Dataset:
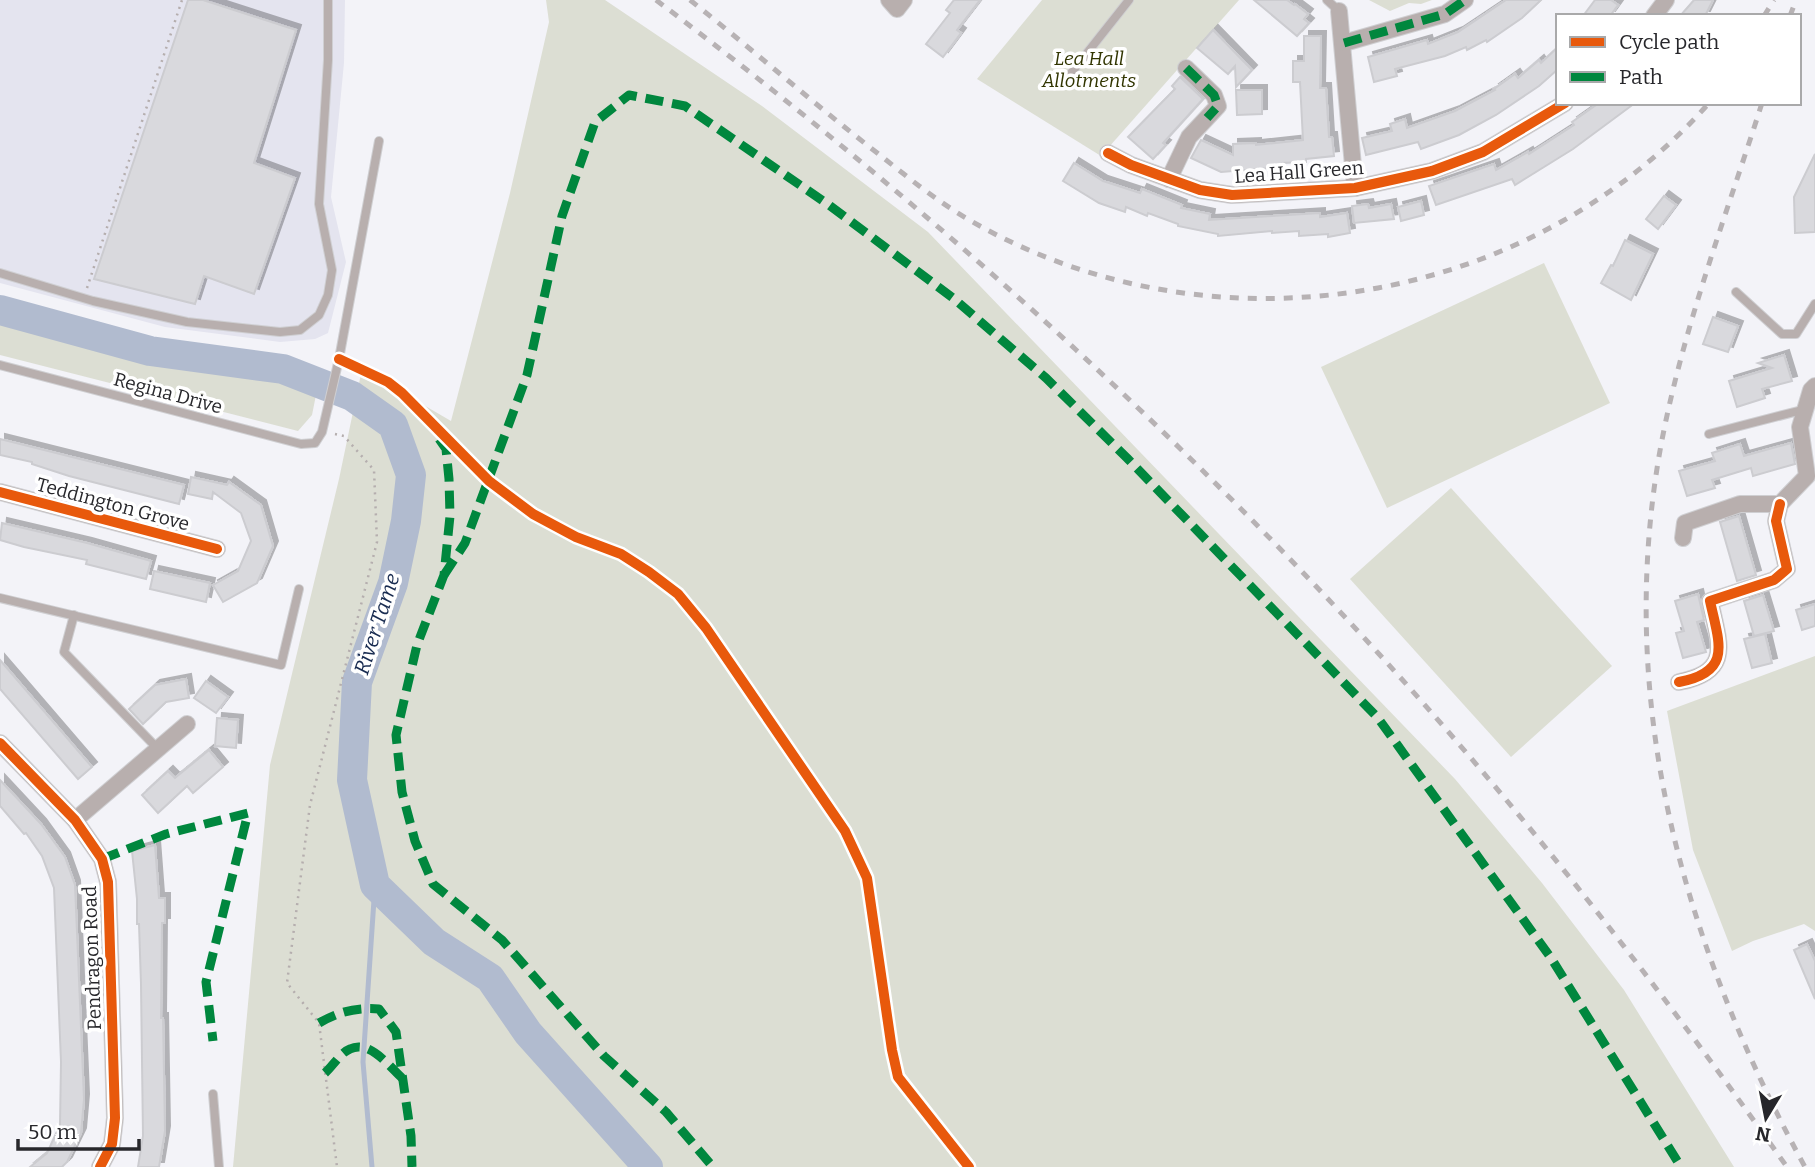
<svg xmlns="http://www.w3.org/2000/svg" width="1815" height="1167" font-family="Bitter,serif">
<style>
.built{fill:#e4e4ef}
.green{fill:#dcded3}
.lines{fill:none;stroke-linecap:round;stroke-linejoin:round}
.stream{stroke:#b1bbcf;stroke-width:5}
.river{stroke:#b1bbcf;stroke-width:30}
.building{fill:#d9d9dd;stroke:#ccccd0;stroke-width:2;filter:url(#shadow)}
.lane-casing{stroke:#cfcfd2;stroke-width:10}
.street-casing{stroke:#cfcfd2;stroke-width:18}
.path{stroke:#b5aeae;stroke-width:2.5;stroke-dasharray:2 5;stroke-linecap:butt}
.lane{stroke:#b8afae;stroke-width:8}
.street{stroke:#b8afae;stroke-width:16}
.rail{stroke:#b7b2b4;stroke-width:5;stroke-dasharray:9 9;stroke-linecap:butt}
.quiet{stroke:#00873e;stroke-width:9;stroke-dasharray:18 9;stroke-linecap:butt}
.cycleway-casing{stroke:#fff;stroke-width:15}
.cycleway{stroke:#e8590c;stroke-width:10}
.labels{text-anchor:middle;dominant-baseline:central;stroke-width:7;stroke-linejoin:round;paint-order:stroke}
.park-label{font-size:19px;font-style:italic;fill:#313500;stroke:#fff}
.street-label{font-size:19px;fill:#27272b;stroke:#fff}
.water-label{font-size:21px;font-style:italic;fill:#182b50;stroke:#fff}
</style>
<defs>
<filter id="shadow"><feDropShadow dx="5" dy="-5" stdDeviation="0" flood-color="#0004"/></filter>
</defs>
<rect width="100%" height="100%" fill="#f3f3f8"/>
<path class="built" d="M 0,0 L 345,0 L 344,63 L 331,197 L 346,262 L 328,333 L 315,339 L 280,342 L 165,327 L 0,283 Z"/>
<g class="green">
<path d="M 546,0 L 605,0 L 762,106 L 928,232 L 1455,779 L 1542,883 L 1624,990 L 1734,1167 L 233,1167 L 270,765 L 339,479 L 362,369 L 451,421 L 510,193 L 549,22 Z"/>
<path d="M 1042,0 L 1239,0 L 1101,156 L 977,79 Z"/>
<path d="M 1369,0 L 1432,0 L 1421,4 L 1409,3 L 1390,11 Z"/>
<path d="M 1544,263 L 1610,403 L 1387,508 L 1321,367 Z"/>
<path d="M 0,319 L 88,347 L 214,373 L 274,380 L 316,395 L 312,415 L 298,431 L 0,355 Z"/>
<path d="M 1451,488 L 1612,666 L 1511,757 L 1350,579 Z"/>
<path d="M 1815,656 L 1815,931 L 1804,924 L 1753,941 L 1732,951 L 1693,850 L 1667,711 Z"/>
</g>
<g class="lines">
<path class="stream" d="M 372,1167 L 363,1062 L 375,885"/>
<path class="river" d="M 0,310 L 150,351 L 283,369 L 352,396 L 393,425 L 411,475 L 406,521 L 393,583 L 357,682 L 352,780 L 375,885 L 434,942 L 490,978 L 528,1033 L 648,1167"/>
</g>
<g class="building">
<path d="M 188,0 L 203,0 L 296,30 L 254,163 L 295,178 L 254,294 L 204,276 L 195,304 L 94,279 Z"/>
<path d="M 954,0 L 980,0 L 957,30 L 961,33 L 943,57 L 926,44 L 950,13 L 946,10 Z"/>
<path d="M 1254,0 L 1287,0 L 1294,5 L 1295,4 L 1308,14 L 1304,19 L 1309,23 L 1297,36 Z"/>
<path d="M 1506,0 L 1541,0 L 1522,18 L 1487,42 L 1486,40 L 1467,50 L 1466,47 L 1445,56 L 1395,69 L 1397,76 L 1374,82 L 1368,57 L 1427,40 L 1428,44 L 1458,32 Z"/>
<path d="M 1595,0 L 1611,0 L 1618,5 L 1610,16 L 1583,16 Z"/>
<path d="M 1694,0 L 1713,0 L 1705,16 L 1680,16 Z"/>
<path d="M 1213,30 L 1252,70 L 1236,87 L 1235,66 L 1228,74 L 1197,48 Z"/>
<path d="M 1304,36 L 1321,36 L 1320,88 L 1326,88 L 1329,137 L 1332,137 L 1334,156 L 1306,159 L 1306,162 L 1282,163 L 1283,167 L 1221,172 L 1191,158 L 1201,140 L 1233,155 L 1233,144 L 1256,143 L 1256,145 L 1303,140 L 1300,82 L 1293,82 L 1293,61 L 1304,61 Z"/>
<path d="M 1558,47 L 1558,69 L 1539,86 L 1496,115 L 1459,135 L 1421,149 L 1418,142 L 1366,155 L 1362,138 L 1392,131 L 1390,124 L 1405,119 L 1407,128 L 1455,111 L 1495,90 L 1494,89 L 1515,74 L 1518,78 L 1539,60 L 1541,63 Z"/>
<path d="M 1180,77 L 1203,99 L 1163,143 L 1166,145 L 1153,159 L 1128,137 L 1175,89 L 1172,86 Z"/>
<path d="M 1236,90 L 1262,90 L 1262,114 L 1237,115 Z"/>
<path d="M 1599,103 L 1635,103 L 1573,149 L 1515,185 L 1512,179 L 1436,205 L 1429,186 L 1494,164 L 1496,170 L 1528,152 L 1529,154 L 1574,125 L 1572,122 Z"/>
<path d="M 1815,154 L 1815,232 L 1795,233 L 1794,197 Z"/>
<path d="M 1074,163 L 1103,181 L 1140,193 L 1142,189 L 1182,205 L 1181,208 L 1210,214 L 1209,220 L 1320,213 L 1320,217 L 1347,213 L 1350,233 L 1328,237 L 1328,234 L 1299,236 L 1299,231 L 1272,233 L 1272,231 L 1218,236 L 1218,234 L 1178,226 L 1178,224 L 1148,213 L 1147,216 L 1126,207 L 1125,212 L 1099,203 L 1063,181 Z"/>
<path d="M 1664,196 L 1676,205 L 1658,229 L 1646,219 Z"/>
<path d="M 1421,201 L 1424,215 L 1401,221 L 1398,207 Z"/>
<path d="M 1368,204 L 1369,208 L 1391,204 L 1394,219 L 1354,223 L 1352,206 Z"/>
<path d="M 1625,240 L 1653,254 L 1631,300 L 1601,283 L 1611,265 L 1613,266 Z"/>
<path d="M 1713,317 L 1738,326 L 1728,352 L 1703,344 Z"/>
<path d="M 1784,355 L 1792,381 L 1762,389 L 1765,398 L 1737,407 L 1729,381 L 1772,368 L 1758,363 Z"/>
<path d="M 0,439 L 184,485 L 179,504 L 69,476 L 32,464 L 32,462 L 0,455 Z"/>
<path d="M 1791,443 L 1795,464 L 1753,476 L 1751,468 L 1712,480 L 1715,488 L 1687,496 L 1679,471 L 1715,461 L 1712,453 L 1740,444 L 1744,456 Z"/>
<path d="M 191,477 L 227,485 L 229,482 L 261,505 L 273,546 L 257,583 L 223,602 L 213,585 L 238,571 L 251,541 L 241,513 L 213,492 L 212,499 L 188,494 Z"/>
<path d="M 1739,516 L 1756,575 L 1737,581 L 1720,522 Z"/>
<path d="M 2,523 L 87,543 L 151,561 L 146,579 L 86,564 L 87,560 L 24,547 L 0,540 Z"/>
<path d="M 154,571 L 210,583 L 206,602 L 150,589 Z"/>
<path d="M 1698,594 L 1704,620 L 1697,622 L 1706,652 L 1683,658 L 1676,633 L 1684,631 L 1675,601 Z"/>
<path d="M 1763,595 L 1774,631 L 1754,636 L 1744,601 Z"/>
<path d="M 1815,604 L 1815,626 L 1802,630 L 1796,610 Z"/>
<path d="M 1765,634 L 1772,663 L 1752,668 L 1744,639 Z"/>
<path d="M 0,660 L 92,767 L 78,779 L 0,689 Z"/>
<path d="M 186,679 L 189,698 L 166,702 L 143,724 L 129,709 L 155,685 Z"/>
<path d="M 206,681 L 228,697 L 216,713 L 194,698 Z"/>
<path d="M 217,718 L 238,720 L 236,748 L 215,746 Z"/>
<path d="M 209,750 L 223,767 L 193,793 L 187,786 L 158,813 L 142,795 L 168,771 L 175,778 Z"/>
<path d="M 0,780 L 41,824 L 65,857 L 75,885 L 84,1099 L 81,1133 L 67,1162 L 62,1167 L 30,1167 L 47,1153 L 60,1125 L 61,1062 L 54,888 L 42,856 L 26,833 L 24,834 L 0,806 Z"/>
<path d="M 155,845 L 159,898 L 165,898 L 165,923 L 162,923 L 161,1018 L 163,1018 L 165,1131 L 159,1167 L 138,1167 L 143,1136 L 141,984 L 139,924 L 137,924 L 137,899 L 132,851 Z"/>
<path d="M 1807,944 L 1815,961 L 1815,999 L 1794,950 Z"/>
</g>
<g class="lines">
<defs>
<g id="lane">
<path d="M 1327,0 L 1339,11"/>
<path d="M 1068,77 L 1129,0"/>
<path d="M 0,273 L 93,301 L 187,322 L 280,332 L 300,330 L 319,315 L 328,295 L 332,270 L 319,204 L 328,60 L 328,0"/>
<path d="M 1736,292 L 1782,334 L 1796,334 L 1815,304"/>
<path d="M 0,365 L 301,444 L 315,443 L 322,432 L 339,359 L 379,141"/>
<path d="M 1709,434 L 1806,409"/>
<path d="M 0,598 L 281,665 L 299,589"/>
<path d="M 74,615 L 64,652 L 158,749"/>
<path d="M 213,1094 L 219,1167"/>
</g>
<g id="street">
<path d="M 889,0 L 897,9 L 904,0"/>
<path d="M 1339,11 L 1355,188"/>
<path d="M 1654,16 L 1666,0"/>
<path d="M 1344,43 L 1445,14 L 1465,0"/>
<path d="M 1108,153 L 1131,165 L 1200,190 L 1232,195 L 1355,188 L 1432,171 L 1483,152 L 1565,103"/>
<path d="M 1169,179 L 1189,137 L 1218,106 L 1214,95 L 1186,68"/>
<path d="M 0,492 L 217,549"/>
<path d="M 1683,538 L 1685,523 L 1740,504 L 1780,504 L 1807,476 L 1800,427 L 1811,390 L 1815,386"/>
<path d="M 1679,682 C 1733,672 1719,643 1710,601 L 1774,580 L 1787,569 L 1776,521 L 1780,504"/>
<path d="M 0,743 L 75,820 L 102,859 L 108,882 L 115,1118 L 112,1144 L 100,1167"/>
<path d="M 75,820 L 187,724"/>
</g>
</defs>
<use href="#lane" class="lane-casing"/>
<use href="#street" class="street-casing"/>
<g class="path">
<path d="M 87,288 L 182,0"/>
<path d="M 335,434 L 344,436 L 374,470 L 377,542 L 310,805 L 287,983 L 319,1023 L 337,1167"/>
</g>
<use href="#lane" class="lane"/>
<use href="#street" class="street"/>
<g class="rail">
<path d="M 656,0 C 915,195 1160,414 1379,654 C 1526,815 1661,989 1787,1167"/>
<path d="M 690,0 C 753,50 813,103 876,152 C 905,175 934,199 966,218 C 1204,359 1525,311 1709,103"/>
<path d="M 1764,16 L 1774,0"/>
<path d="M 1790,16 L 1796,0"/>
<path d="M 1762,103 C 1726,216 1683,328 1661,445 C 1614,701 1683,943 1805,1167"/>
</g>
<g class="quiet">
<path d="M 1344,43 L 1445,14 L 1465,0"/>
<path d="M 1186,68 L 1214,95 L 1218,106 L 1207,118"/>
<path d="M 439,439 L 446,449 L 449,479 L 450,516 L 444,575 L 417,645 L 396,735 L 402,792 L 415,841 L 433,884 L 502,940 L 604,1056 L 666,1112 L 713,1167"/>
<path d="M 444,575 L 465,543 L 527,375 L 562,216 L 595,122 L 629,95 L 685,106 L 829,205 L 953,298 L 1046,378 L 1127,458 L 1378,718 L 1551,958 L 1681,1167"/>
<path d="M 102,859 L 166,834 L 248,813 L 206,982 L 213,1041"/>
<path d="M 319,1023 C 338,1012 356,1007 379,1009 L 396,1032 L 411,1136 L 412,1167"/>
<path d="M 325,1073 C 333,1066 340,1053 350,1049 C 369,1039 390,1067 402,1078"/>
</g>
<defs>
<g id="cycleway">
<path d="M 1108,153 L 1131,165 L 1200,190 L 1232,195 L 1355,188 L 1432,171 L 1483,152 L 1565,103"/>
<path d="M 339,359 L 388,382 L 402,393 L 489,481 L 533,514 L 576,537 L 621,554 L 649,572 L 678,594 L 706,628 L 845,831 L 867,878 L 892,1050 L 898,1077 L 969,1167"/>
<path d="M 0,492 L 217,549"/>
<path d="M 1679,682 C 1733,672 1719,643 1710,601 L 1774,580 L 1787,569 L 1776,521 L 1780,504"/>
<path d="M 0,743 L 75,820 L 102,859 L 108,882 L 115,1118 L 112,1144 L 100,1167"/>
</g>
</defs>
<use href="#cycleway" class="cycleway-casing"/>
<use href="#cycleway" class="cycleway"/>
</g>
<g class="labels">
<g class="park-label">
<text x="1089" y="58">Lea Hall<tspan x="1089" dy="22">Allotments</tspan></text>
</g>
<g class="street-label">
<text transform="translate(1299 172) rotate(-4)">Lea Hall Green</text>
<text transform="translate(168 393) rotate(15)">Regina Drive</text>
<text transform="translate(113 504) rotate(15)">Teddington Grove</text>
<text transform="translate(92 958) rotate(-92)">Pendragon Road</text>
</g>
<g class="water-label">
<text transform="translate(377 624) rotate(-72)">River Tame</text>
</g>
</g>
<rect x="1556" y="14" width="245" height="91" fill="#ffffff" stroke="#a9a9aa" stroke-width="2"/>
<rect x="1570" y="37" width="35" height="10" fill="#e8590c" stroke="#a9a9aa" stroke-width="2"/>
<text x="1619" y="49" font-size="21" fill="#27272b">Cycle path</text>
<rect x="1570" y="72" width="35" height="10" fill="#00873e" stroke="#a9a9aa" stroke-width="2"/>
<text x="1619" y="84" font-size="21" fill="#27272b">Path</text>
<g transform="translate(1766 1118) rotate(190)" stroke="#ffffff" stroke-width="5" paint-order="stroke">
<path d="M0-5L12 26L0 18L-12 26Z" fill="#27272b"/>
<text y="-10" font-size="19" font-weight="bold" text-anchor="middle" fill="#27272b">N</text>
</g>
<path d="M18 1139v10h121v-10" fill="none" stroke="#27272b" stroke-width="3.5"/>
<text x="28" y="1139" font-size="21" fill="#27272b" stroke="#ffffff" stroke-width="5" paint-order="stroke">50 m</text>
</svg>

Problem requirements:
Filter the data, keeping only the lines that contain "casing".

Problem solution:
.lane-casing{stroke:#cfcfd2;stroke-width:10}
.street-casing{stroke:#cfcfd2;stroke-width:18}
.cycleway-casing{stroke:#fff;stroke-width:15}
<use href="#lane" class="lane-casing"/>
<use href="#street" class="street-casing"/>
<use href="#cycleway" class="cycleway-casing"/>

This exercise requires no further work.